Fortalecimento da aliança Europa-EUA
Voigt salientou que com Obama na presidência haverá "muito mais pontos em comum entre a Europa e os EUA que no passado". Boas relações transatlânticas são também a esperança do ministro Steinmeier. "Não podemos esperar que ele corresponda a todas as expectativas, mas estou certo de que vai haver uma série de mudanças na política externa européia. Nova é também a postura de Obama de não dividir o mundo em bom e mau e acreditar que os EUA não precisam de inimigos, mas sim de mais parceiros", completou.
A Otan, por sua vez, demonstrou "sérias preocupações" com a posição russa em relação ao controle de armas. "O posicionamento desses mísseis Iskander na região de Kaliningrado não ajudaria a Otan e a Rússia a melhorar suas relações", afirmou o porta-voz Robert Pszczel.

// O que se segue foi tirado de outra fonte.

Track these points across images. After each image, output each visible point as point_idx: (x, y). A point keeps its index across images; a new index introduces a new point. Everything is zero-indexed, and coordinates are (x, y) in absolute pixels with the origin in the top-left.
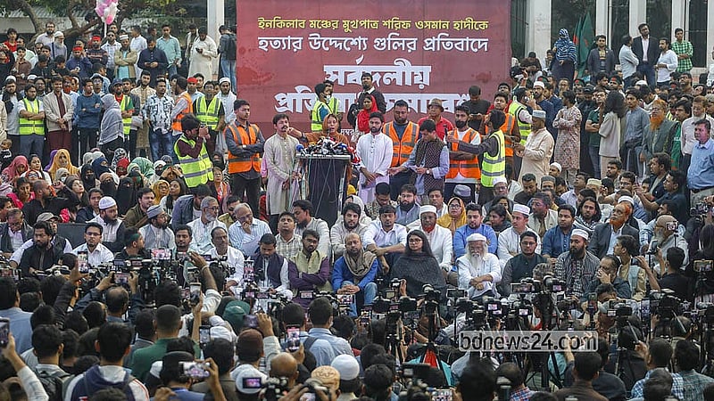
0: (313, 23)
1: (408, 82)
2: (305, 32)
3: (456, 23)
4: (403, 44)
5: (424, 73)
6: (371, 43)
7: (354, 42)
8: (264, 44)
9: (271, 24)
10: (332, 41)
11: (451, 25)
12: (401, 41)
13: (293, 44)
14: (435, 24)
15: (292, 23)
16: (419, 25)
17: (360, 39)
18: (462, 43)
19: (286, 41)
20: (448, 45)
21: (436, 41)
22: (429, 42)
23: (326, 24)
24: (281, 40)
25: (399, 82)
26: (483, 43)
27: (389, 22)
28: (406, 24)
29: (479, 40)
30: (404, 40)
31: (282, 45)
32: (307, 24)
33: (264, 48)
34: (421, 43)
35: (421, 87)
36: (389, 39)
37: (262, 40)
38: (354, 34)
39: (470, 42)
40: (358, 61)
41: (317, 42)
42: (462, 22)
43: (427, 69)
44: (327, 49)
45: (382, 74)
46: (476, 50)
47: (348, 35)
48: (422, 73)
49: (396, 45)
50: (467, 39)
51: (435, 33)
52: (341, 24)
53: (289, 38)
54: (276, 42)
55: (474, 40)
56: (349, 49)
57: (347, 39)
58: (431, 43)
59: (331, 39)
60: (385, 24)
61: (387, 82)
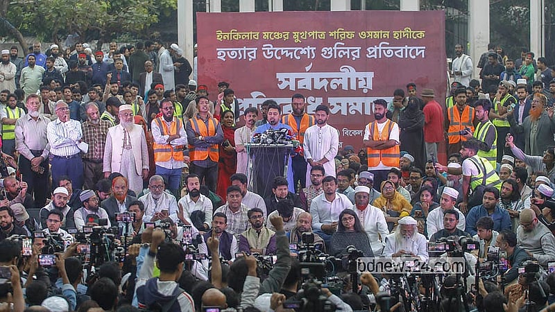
0: (266, 35)
1: (353, 87)
2: (259, 43)
3: (395, 33)
4: (348, 52)
5: (367, 79)
6: (318, 52)
7: (303, 52)
8: (222, 54)
9: (228, 37)
10: (284, 51)
11: (391, 35)
12: (346, 50)
13: (249, 54)
14: (377, 34)
15: (248, 35)
16: (362, 35)
17: (309, 48)
18: (402, 51)
19: (242, 52)
20: (389, 53)
21: (378, 50)
22: (371, 50)
23: (278, 35)
24: (237, 51)
25: (345, 87)
26: (420, 51)
27: (335, 32)
28: (350, 34)
29: (417, 48)
30: (348, 48)
31: (238, 56)
32: (261, 36)
33: (222, 58)
34: (364, 52)
35: (365, 91)
36: (335, 48)
37: (220, 51)
38: (303, 44)
39: (409, 50)
40: (308, 68)
41: (270, 51)
42: (401, 32)
43: (370, 75)
44: (279, 58)
45: (329, 80)
46: (414, 57)
47: (298, 45)
48: (365, 79)
49: (342, 53)
50: (406, 47)
51: (376, 42)
52: (291, 35)
53: (245, 49)
54: (233, 53)
55: (412, 48)
56: (299, 58)
57: (297, 49)
58: (373, 52)
59: (282, 49)
60: (331, 34)
61: (334, 87)
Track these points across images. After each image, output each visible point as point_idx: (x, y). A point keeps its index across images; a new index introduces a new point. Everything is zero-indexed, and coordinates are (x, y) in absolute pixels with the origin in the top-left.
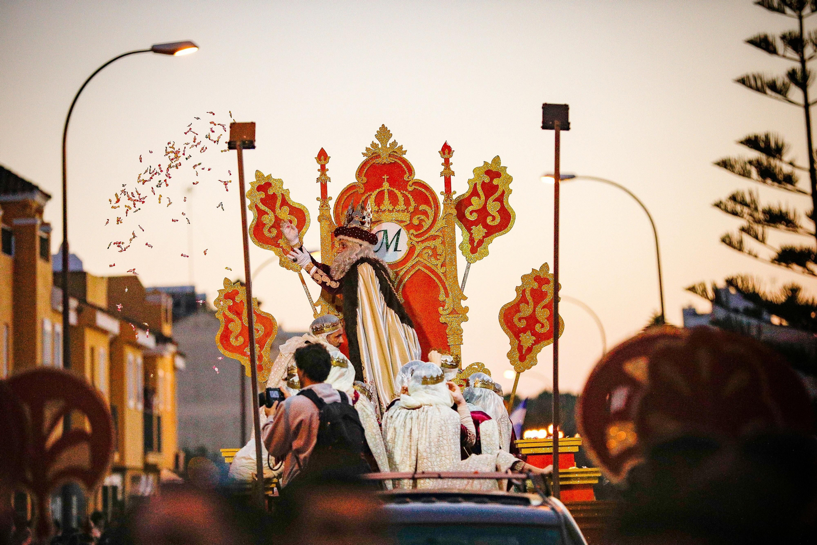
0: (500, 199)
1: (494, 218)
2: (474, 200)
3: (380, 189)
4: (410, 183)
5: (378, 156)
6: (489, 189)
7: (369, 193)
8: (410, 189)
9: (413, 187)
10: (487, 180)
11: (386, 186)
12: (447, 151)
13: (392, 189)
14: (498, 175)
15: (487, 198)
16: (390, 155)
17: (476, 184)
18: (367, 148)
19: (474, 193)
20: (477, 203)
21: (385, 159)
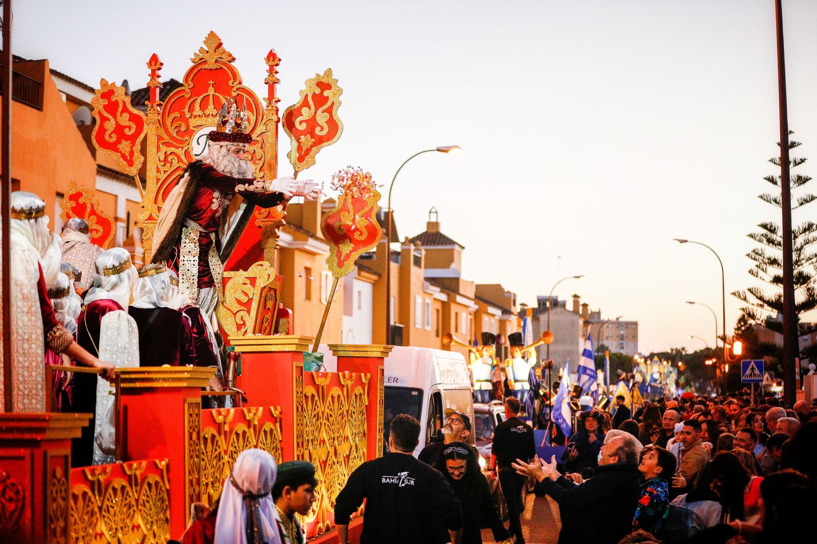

Obama e Medvedev: primeiro encontro
Também por parte da UE são grandes as preocupações em relação à Rússia. A Comissão Européia conclamou os membros do bloco a rever a postura frente a Moscou. Os ministros do Exterior dos países do bloco estarão reunidos na próxima segunda-feira (10/11), quando possivelmente irão negociar uma base de consenso para retomar as negociações com Moscou.
Poucos depois, em Nice, no sul da França, acontece o próximo encontro de cúpula UE-Rússia. Um dia antes, Medvedev e Obama irão se reunir. O ministro russo do Exterior, Sergei Lavrov, afirmou que os dois chefes de governo poderão se encontrar no próximo 15 de novembro, às margens do encontro do G-20, no qual os líderes das maiores economias do mundo – inclusive o Brasil – irão discutir os rumos da economia mundial após as turbulências do mercado financeiro.